Chapter 9 Measuring performance of regression models

Measuring regression performance using `yardstick`

Figure 9.1: Measuring regression performance using yardstick

The yardstick package from tidymodels contains a comprehensive collection of performance metrics for regression and classification models. There are 16 metrics for regression models in the yardstick package. You can use these metrics even if you use other packages for modeling.

The package is loaded automatically when you load tidymodels.

Code
library(tidymodels)

9.1 Build a regression model

As described in Chapter 8, we build a model for the mtcars dataset.

Code
# prepare 
data <- datasets::mtcars %>% 
    as_tibble(rownames="car") %>%
    mutate(
        vs = factor(vs, labels=c("V-shaped", "straight")),
        am = factor(am, labels=c("automatic", "manual")),
    )

# fit model
formula <- mpg ~ cyl + disp + hp + drat + wt + qsec + vs + am + gear + carb
model <- linear_reg() %>% 
    set_engine("lm") %>% 
    fit(formula, data=data)

9.2 Calculate performance metrics

The yardstick package contains 16 metrics for regression models. The metrics() function calculates the most important metrics for a given model.

Code
metrics(augment(model, data), truth=mpg, estimate=.pred)
## # A tibble: 3 × 3
##   .metric .estimator .estimate
##   <chr>   <chr>          <dbl>
## 1 rmse    standard       2.15 
## 2 rsq     standard       0.869
## 3 mae     standard       1.72

We use the parsnip::augment function to add the predictions to the original dataset. For a regression model, this adds prediction (.pred) and residuals (.resid).6 The truth argument specifies the name of the column with the true values, here mpg. The estimate argument specifies the name of the column with the predicted values, here .pred.

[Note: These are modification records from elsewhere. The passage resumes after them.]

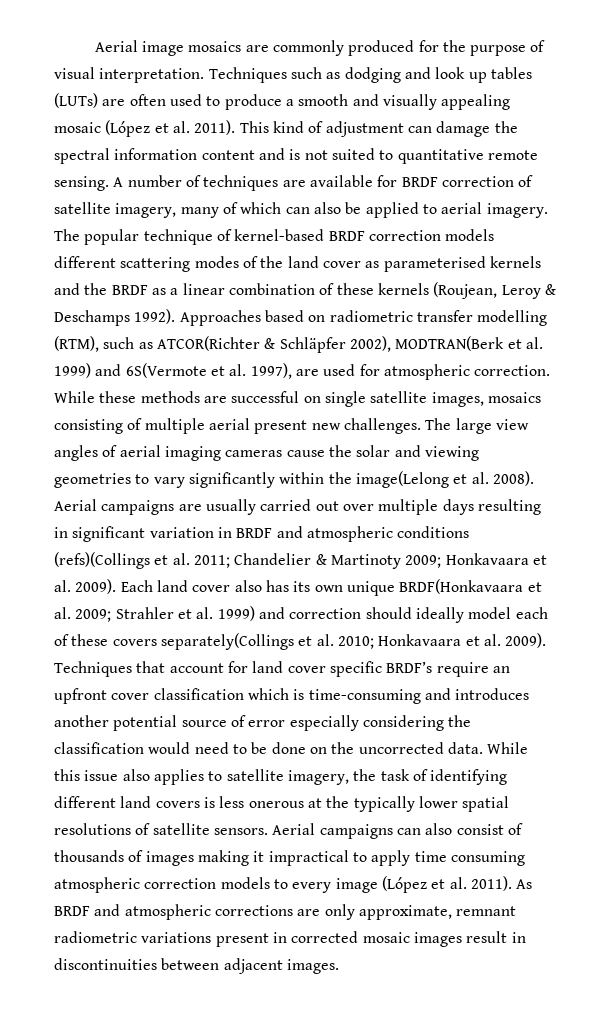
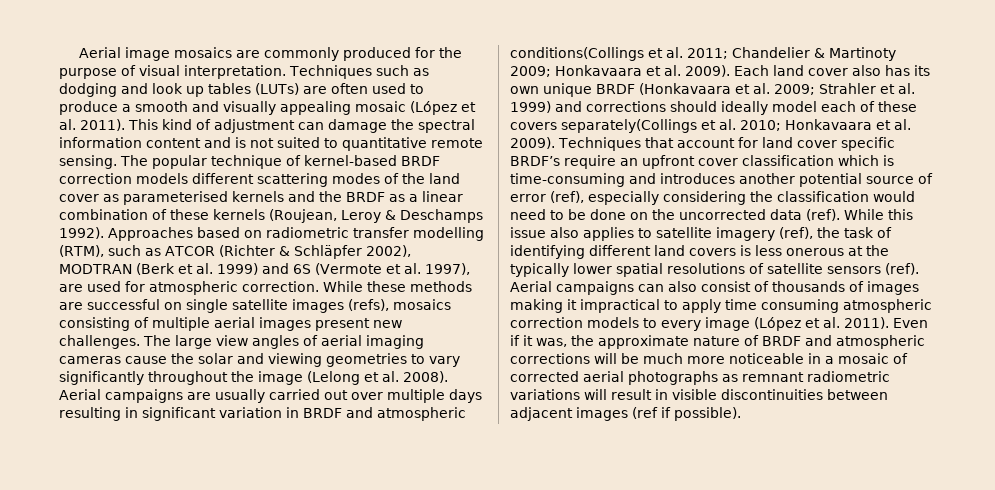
[113,175,534,191] [54,202,548,218] A number of techniques are available for BRDF correction of satellite imagery, many of which can also be applied to aerial imagery. -> (117, 162) none
[156,336,260,351] ATCOR(Richter -> [164,245,275,257] ATCOR (Richter
[395,336,543,351] [54,363,207,378] MODTRAN(Berk et al. 1999) and 6S(Vermote -> [59,263,382,275] MODTRAN (Berk et al. 1999) and 6S (Vermote
[431,392,484,407] images, -> [292,299,389,313] images (refs),
(250, 424) none -> [259,317,311,331] images
[279,471,449,488] within the image(Lelong -> [148,371,360,385] throughout the image (Lelong
[397,526,470,538] [54,552,150,569] conditions (refs)(Collings -> [510,47,644,61] conditions(Collings
[399,579,524,594] BRDF(Honkavaara -> [596,83,731,95] BRDF (Honkavaara
[289,608,362,619] correction -> [586,101,666,112] corrections
(286, 723) none -> [550,191,584,203] (ref),
[447,742,483,754] data. -> [770,209,840,221] data (ref).
[287,770,349,785] imagery, -> [716,227,813,241] imagery (ref),
[213,828,268,835] sensors. -> [827,263,919,275] sensors (ref).
[516,879,533,889] [54,904,517,920] [54,931,462,947] As BRDF and atmospheric corrections are only approximate, remnant radiometric variations present in corrected mosaic images -> [893,318,928,328] [510,335,925,349] [510,353,908,364] [510,371,890,385] [510,389,607,400] Even if it was, the approximate nature of BRDF and atmospheric corrections will be much more noticeable in a mosaic of corrected aerial photographs as remnant radiometric variations will
(526, 937) none -> [672,389,717,400] visible
[286,959,339,974] images. -> [576,407,741,421] images (ref if possible).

The metrics() function calculates the following metrics:

  • rmse: root mean squared error (RMSE)
  • rsq: R-squared (R2)
  • mae: mean absolute error (MAE)

This should be enough for most purposes. If you want to calculate other metrics, you can use the yardstick::metric_set() function. This function takes a list of metrics and returns a function that calculates all metrics in the list. For example, if your dataset has a few outlier values, it can be useful to look at robust metrics like MAE. Here, we combine mae and huber_loss into a custom metric set.

Code
robust_metric <- metric_set(mae, huber_loss)
robust_metric(augment(model, data), truth=mpg, estimate=.pred)
## # A tibble: 2 × 3
##   .metric    .estimator .estimate
##   <chr>      <chr>          <dbl>
## 1 mae        standard        1.72
## 2 huber_loss standard        1.30

Todo:

Further information:

Code

The code of this chapter is summarized here.

Code
knitr::opts_chunk$set(echo=TRUE, cache=TRUE, autodep=TRUE, fig.align="center")
knitr::include_graphics("images/model_workflow_validate.png")
library(tidymodels)
# prepare 
data <- datasets::mtcars %>% 
    as_tibble(rownames="car") %>%
    mutate(
        vs = factor(vs, labels=c("V-shaped", "straight")),
        am = factor(am, labels=c("automatic", "manual")),
    )

# fit model
formula <- mpg ~ cyl + disp + hp + drat + wt + qsec + vs + am + gear + carb
model <- linear_reg() %>% 
    set_engine("lm") %>% 
    fit(formula, data=data)
metrics(augment(model, data), truth=mpg, estimate=.pred)
robust_metric <- metric_set(mae, huber_loss)
robust_metric(augment(model, data), truth=mpg, estimate=.pred)